_Stated goal_:
Reproduce the camera and exposure tips below word for word, from the first sentence to the last.

_Source document_:
So that means you can get good used cameras with micro 4/3 sensors for decent prices. Cameras are extremely solid and micro-4/3 cameras often have a “silent shutter” mode, aka electronic shutter, where the mechanical curtain does not physically move, extending the operational lifetime of the camera by many many years (moving pieces = failure risk). Look for a camera with 10mpix or more resolution, good iso performance (measured in IQ, here’s a good website to compare models). To achieve sharpness and avoid motion-blur, a camera with in-body or lens stabilisation is ideal.

My pick: gx-85 with 12-35 kit lens (dual stabilisation and no AA filter).

Jpeg is usually enough, don’t bother with RAW because it will just clog up your RAM if local or Wifi if doing cloud, unless you’re using RAW to create “unlit” texture look by lifting up the shadows in something like lightroom or Affinity Photo batch mode, producing an “ideal HQ jpeg” using the RAW data.

Peak sharpness for most lens is halfway between highest and lowest f/aperture, usually f5.6 for small sensors because of optical diffraction effects. You want the highest f number below f8 that still gives you desired shutter speed above 1/60th of a second and tolerance for ISO noise (100 to 1600 ISO). Experiment with ISO and F number, you’ll find for example that it’s worth it for small object to boost the ISO to get a higher f number (smaller aperture) to ensure there is no depth of field blur (blurry background). This will ensure continuity. In other cases, the complete opposite is true, such as capturing large objects in low light, where a wide aperture (small f number) is ideal.

_Dataset content_:
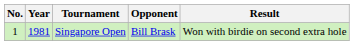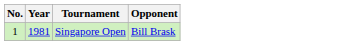- column: Result | Won with birdie on second extra hole
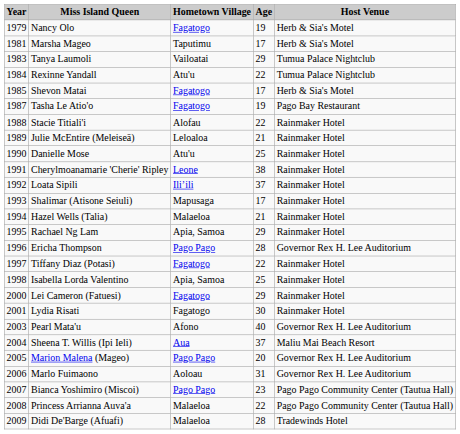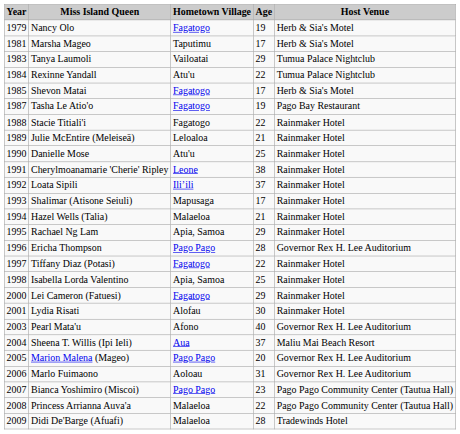Stacie Titiali'i | Hometown Village: Alofau -> Fagatogo
Lydia Risati | Hometown Village: Fagatogo -> Alofau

_Result of this exercise_:
So that means you can get good used cameras with micro 4/3 sensors for decent prices. Cameras are extremely solid and micro-4/3 cameras often have a “silent shutter” mode, aka electronic shutter, where the mechanical curtain does not physically move, extending the operational lifetime of the camera by many many years (moving pieces = failure risk). Look for a camera with 10mpix or more resolution, good iso performance (measured in IQ, here’s a good website to compare models). To achieve sharpness and avoid motion-blur, a camera with in-body or lens stabilisation is ideal.

My pick: gx-85 with 12-35 kit lens (dual stabilisation and no AA filter).

Jpeg is usually enough, don’t bother with RAW because it will just clog up your RAM if local or Wifi if doing cloud, unless you’re using RAW to create “unlit” texture look by lifting up the shadows in something like lightroom or Affinity Photo batch mode, producing an “ideal HQ jpeg” using the RAW data.

Peak sharpness for most lens is halfway between highest and lowest f/aperture, usually f5.6 for small sensors because of optical diffraction effects. You want the highest f number below f8 that still gives you desired shutter speed above 1/60th of a second and tolerance for ISO noise (100 to 1600 ISO). Experiment with ISO and F number, you’ll find for example that it’s worth it for small object to boost the ISO to get a higher f number (smaller aperture) to ensure there is no depth of field blur (blurry background). This will ensure continuity. In other cases, the complete opposite is true, such as capturing large objects in low light, where a wide aperture (small f number) is ideal.